Work required: Filter the entries below, keeping every line that has the word "basket".

Supplied data Block Start

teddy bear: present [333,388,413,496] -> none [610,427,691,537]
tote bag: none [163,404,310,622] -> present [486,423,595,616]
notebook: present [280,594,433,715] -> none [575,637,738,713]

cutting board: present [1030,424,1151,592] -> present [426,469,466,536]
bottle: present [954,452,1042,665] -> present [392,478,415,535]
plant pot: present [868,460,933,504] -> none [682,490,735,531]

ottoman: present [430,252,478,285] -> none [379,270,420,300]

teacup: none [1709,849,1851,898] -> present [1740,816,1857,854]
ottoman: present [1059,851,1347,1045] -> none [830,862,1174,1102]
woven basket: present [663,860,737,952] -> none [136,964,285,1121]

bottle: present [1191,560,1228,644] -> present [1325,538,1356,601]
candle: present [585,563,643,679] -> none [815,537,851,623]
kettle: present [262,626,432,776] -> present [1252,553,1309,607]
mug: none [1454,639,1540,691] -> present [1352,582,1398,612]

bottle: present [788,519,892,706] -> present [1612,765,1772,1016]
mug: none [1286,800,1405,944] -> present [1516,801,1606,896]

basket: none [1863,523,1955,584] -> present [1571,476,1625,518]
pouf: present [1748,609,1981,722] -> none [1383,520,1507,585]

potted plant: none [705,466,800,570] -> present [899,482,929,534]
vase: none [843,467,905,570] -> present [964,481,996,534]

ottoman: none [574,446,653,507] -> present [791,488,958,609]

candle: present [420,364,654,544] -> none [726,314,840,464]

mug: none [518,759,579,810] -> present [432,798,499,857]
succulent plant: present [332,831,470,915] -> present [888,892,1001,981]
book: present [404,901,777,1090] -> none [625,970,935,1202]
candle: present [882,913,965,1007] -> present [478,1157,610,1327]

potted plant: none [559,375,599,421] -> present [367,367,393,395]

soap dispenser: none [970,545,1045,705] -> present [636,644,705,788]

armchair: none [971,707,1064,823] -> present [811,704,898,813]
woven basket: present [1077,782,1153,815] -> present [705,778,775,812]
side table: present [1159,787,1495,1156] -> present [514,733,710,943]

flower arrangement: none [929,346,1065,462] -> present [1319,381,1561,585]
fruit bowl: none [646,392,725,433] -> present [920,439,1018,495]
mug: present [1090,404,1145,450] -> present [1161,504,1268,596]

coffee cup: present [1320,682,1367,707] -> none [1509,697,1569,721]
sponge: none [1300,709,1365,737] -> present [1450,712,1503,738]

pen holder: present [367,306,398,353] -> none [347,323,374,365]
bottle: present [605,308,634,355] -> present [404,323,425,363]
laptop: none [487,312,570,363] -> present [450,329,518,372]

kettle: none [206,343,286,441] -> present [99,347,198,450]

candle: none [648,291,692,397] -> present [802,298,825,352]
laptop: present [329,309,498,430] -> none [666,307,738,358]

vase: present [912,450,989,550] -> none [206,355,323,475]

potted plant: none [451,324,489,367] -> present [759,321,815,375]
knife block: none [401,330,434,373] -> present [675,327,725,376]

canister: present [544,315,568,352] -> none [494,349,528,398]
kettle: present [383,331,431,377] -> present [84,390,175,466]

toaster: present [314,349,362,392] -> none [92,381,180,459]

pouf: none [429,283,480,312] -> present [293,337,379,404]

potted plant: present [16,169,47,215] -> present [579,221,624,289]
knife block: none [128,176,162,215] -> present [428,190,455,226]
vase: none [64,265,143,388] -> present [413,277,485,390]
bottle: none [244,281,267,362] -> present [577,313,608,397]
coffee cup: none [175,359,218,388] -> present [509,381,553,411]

Supplied data Block End

Worked solution:
woven basket: present [663,860,737,952] -> none [136,964,285,1121]
basket: none [1863,523,1955,584] -> present [1571,476,1625,518]
woven basket: present [1077,782,1153,815] -> present [705,778,775,812]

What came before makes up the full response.